I suspect you want it. Most authors do. Who doesn’t want to be the next big thing?
I realized a long time ago I would never write the great American novel. I lowered my expectations and did away with my illusions. However, I write to be read. I won’t deny it.
The other day a friend and I were chatting about the vagaries of fate and fame, discussing why one work of fiction, deserving or not, succeeds while another fails. She and I agreed we could make billions if we could somehow tease out the secret behind success.
What if we could bottle and sell the key to success, like, say, a perfume, a simple pheromone you dab behind your ears? Can you imagine? We’d be set for life. We could both retire today.
I think the secret is this – There is none. There is no one thing you can point to and say – that’s why so and so is successful. You can’t even point to talent. Not even unique, inspiring, amazing talent.
One day an author releases a particular work at what turns out (in hindsight) to be the right time. She hits upon the right theme, in the right genre, catches the eyes of the right readers and strikes the right chord.
There you have it.
You can’t TRY to do this. In fact I’d go so far as to say TRYING makes success all the more elusive.
Whatever has succeeded in the past for one author is unlikely to succeed in the present or future for another author regardless of ability.
Bill Cosby– “I don’t know the key to success, but the key to failure is trying to please everybody.”
It’s very difficult, if not impossible, to duplicate success. There is no straight arrow path to fame and fortune. Yes, some genre authors do essentially ‘clone’ success, but as science has discovered some clones, those with short telomeres, suffer from rapid aging. Therefore one wonders if literary clones will stand the test of time. I doubt it.
So what are we left with?
Hard work and dedication to your craft. Writing the best book you can and letting it go.

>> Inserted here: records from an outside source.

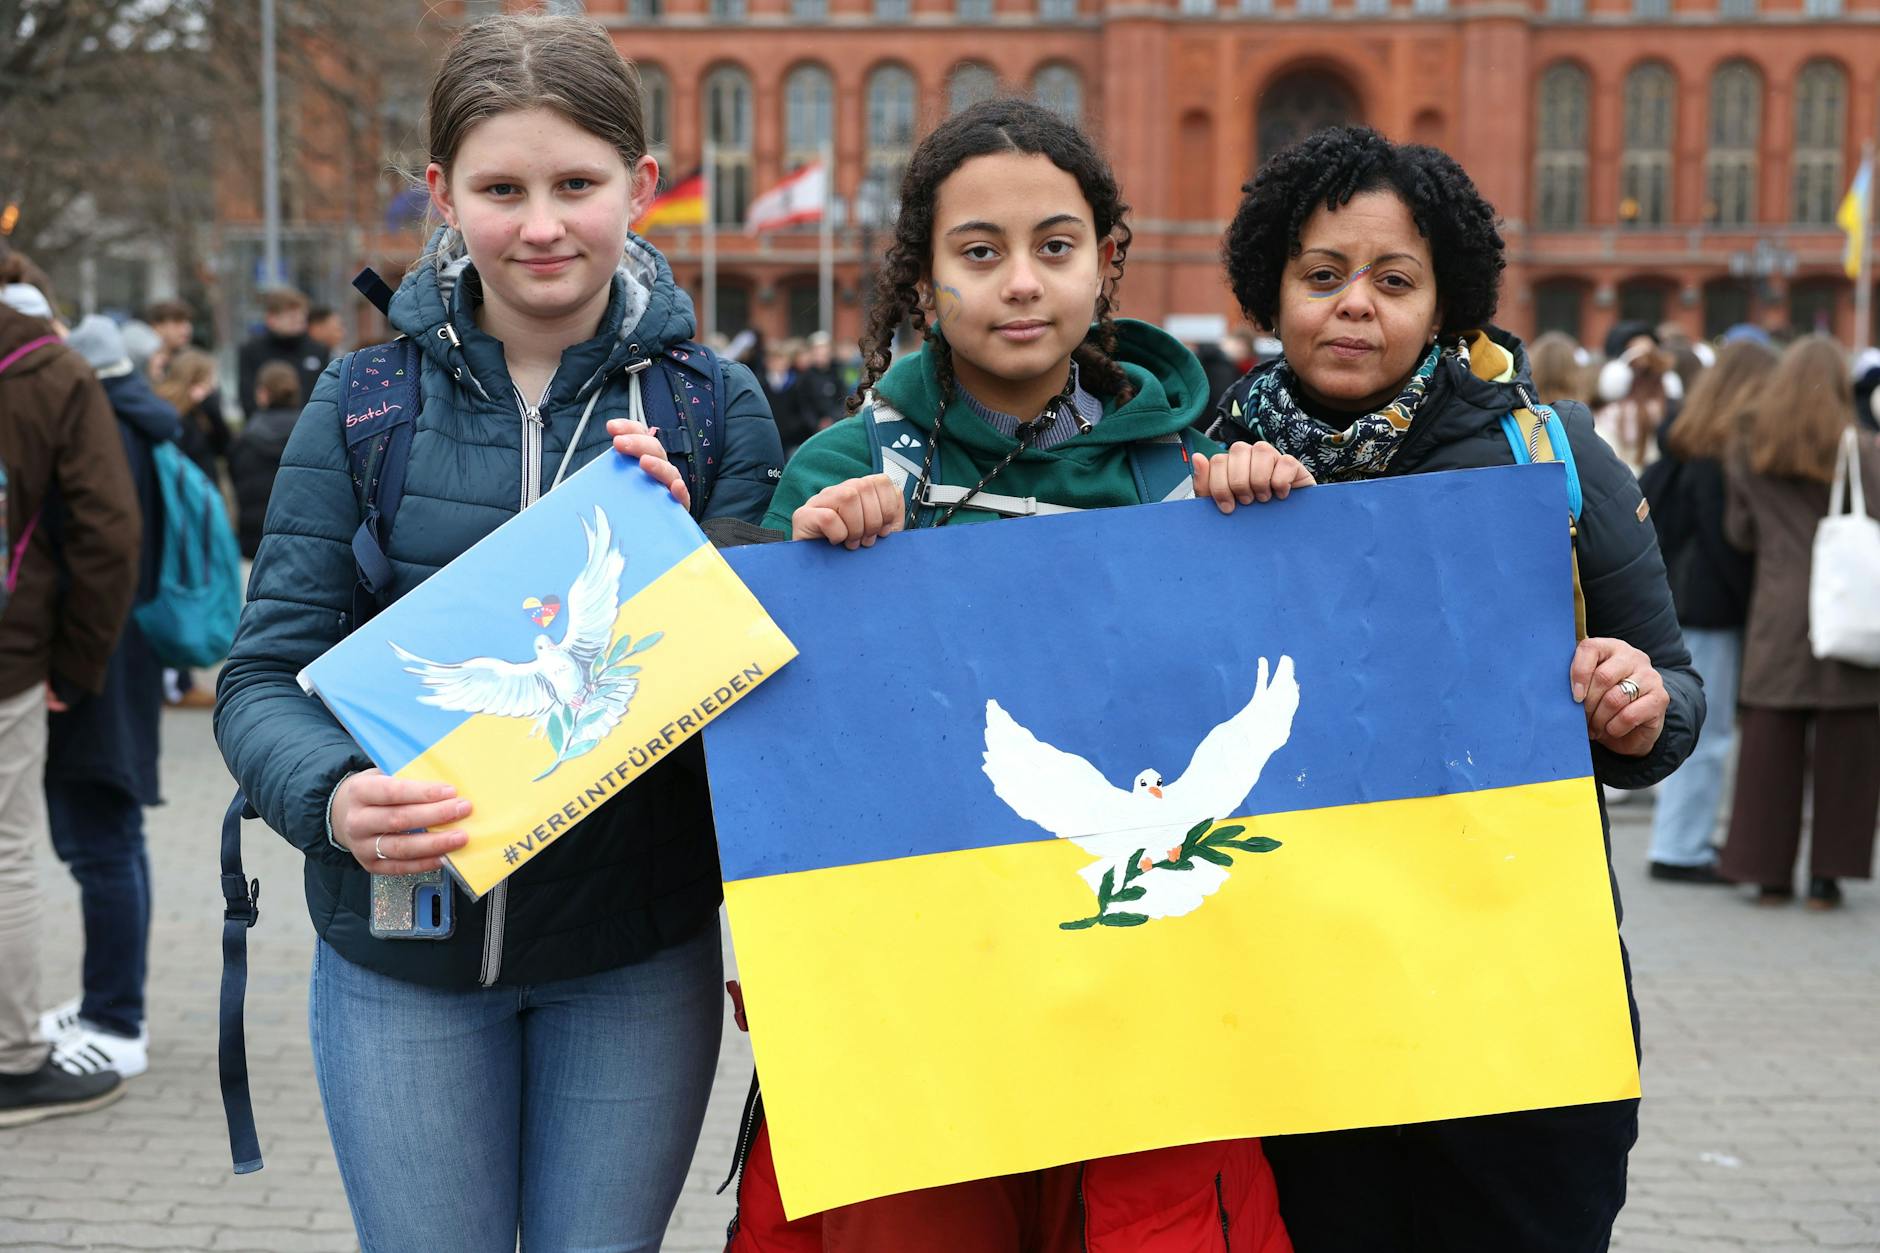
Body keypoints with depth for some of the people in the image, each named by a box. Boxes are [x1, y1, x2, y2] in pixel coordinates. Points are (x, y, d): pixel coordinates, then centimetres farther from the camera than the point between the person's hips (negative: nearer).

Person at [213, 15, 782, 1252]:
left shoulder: (714, 404, -3)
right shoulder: (365, 402, -3)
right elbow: (265, 673, -6)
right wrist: (334, 799, -27)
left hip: (636, 953, 0)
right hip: (402, 951, 0)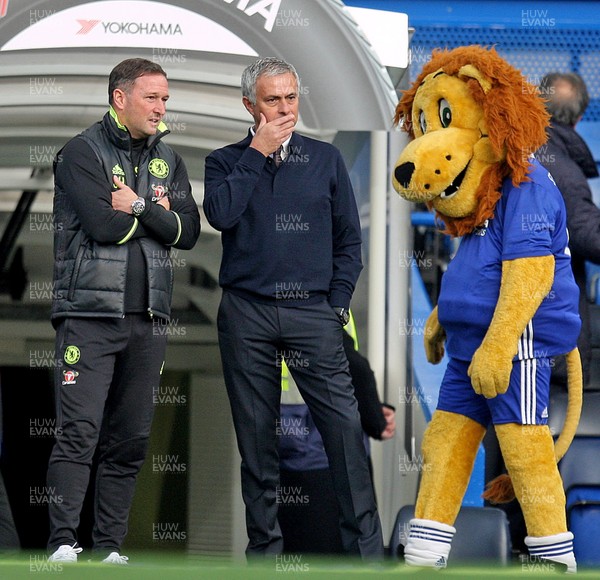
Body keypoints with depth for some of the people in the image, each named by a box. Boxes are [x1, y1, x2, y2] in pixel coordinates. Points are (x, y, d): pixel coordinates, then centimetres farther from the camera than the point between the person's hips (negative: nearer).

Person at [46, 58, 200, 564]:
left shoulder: (168, 160, 16)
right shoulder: (83, 152, -2)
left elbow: (188, 232, 4)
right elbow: (104, 224, -15)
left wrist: (139, 205, -8)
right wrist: (156, 213, -1)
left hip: (148, 318, 6)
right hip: (91, 312, -6)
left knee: (130, 441, 5)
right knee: (79, 432, -12)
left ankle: (109, 548, 9)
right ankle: (63, 544, -12)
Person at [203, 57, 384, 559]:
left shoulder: (326, 160, 12)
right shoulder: (226, 162, 9)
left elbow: (349, 239, 13)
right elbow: (220, 214, -12)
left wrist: (337, 304, 3)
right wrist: (257, 153, -6)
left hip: (312, 313, 0)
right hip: (247, 315, 0)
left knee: (345, 427, -11)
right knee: (257, 438, 4)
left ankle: (367, 549, -8)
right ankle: (264, 549, 12)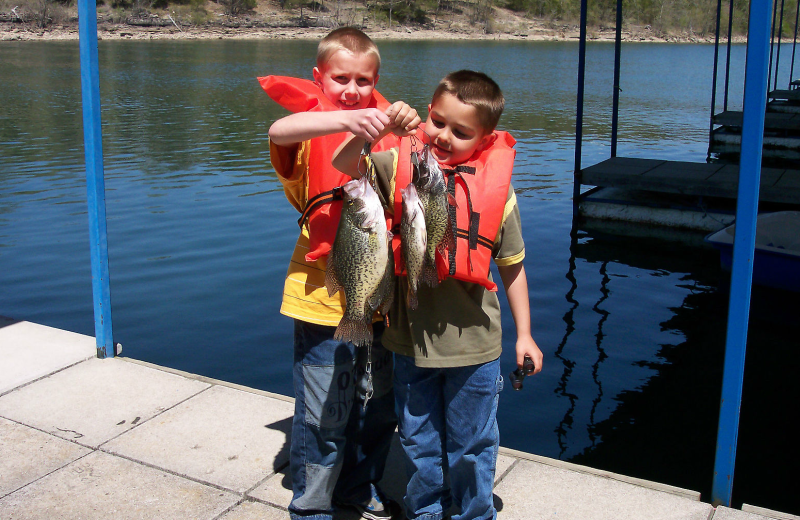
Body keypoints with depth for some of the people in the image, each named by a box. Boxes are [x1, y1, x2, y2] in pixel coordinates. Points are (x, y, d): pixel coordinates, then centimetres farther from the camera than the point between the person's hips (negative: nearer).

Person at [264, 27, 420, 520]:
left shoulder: (378, 126, 10)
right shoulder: (311, 131, -6)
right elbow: (279, 131, -29)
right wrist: (345, 119, -43)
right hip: (324, 291, -5)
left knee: (379, 405, 19)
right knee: (324, 414, 2)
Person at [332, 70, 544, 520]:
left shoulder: (496, 189, -7)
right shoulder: (402, 166, -5)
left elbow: (512, 265, 0)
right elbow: (345, 163, -15)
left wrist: (524, 333, 3)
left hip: (473, 344, -1)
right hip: (412, 338, 2)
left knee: (471, 446, 15)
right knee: (419, 442, 20)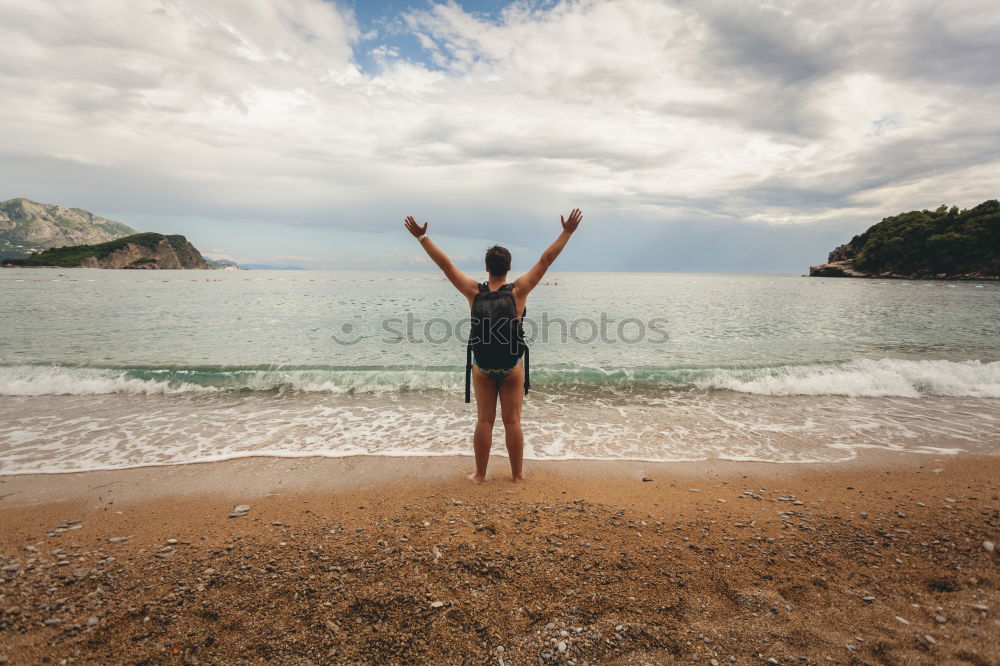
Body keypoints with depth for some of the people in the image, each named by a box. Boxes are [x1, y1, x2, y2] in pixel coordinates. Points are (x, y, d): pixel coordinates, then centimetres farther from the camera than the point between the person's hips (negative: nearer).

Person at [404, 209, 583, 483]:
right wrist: (567, 232, 0)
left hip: (482, 365, 1)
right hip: (512, 365, -1)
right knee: (512, 421, 8)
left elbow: (444, 263, -3)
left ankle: (480, 474, 18)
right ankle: (517, 474, 20)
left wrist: (422, 237, 4)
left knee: (484, 421, 9)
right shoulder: (518, 291, -9)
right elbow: (545, 260, -6)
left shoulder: (474, 291, -7)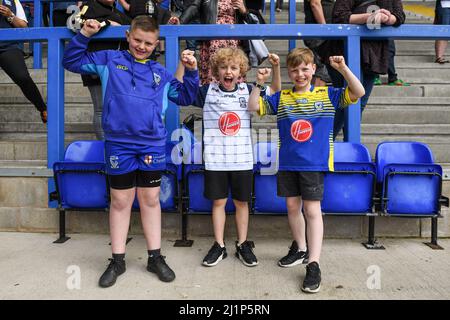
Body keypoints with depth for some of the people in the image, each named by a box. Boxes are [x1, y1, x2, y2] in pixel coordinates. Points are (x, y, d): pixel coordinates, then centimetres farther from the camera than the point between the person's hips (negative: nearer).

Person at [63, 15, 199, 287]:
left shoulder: (161, 73, 13)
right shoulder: (110, 60, 8)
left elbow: (185, 97, 15)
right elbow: (72, 61, 13)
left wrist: (191, 72, 1)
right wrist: (84, 35, 0)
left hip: (152, 145, 2)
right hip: (119, 144, -1)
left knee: (150, 199, 10)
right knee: (121, 201, 7)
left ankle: (155, 257, 23)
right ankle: (118, 261, 22)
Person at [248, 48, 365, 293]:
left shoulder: (327, 95, 2)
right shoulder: (281, 98, 6)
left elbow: (358, 93, -5)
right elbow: (253, 107, 3)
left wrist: (343, 69, -15)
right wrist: (259, 84, -10)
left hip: (314, 164, -3)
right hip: (287, 163, 3)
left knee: (312, 210, -3)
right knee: (292, 206, 13)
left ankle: (313, 264, 4)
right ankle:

Maybe you’ll have some success. Maybe you won’t.
Or perhaps it all depends upon how you measure success.
David Frost– ”Don’t aim for success if you want it; just do what you love and believe in, and it will come naturally.”
J. Paul Getty– “Formula for success: Rise early, work hard, strike oil.”
Bill Gates– ”Success is a lousy teacher. It seduces smart people into thinking they can’t lose.”
Vince Lombardi– ”The only place success comes before work is in the dictionary.” Smart man.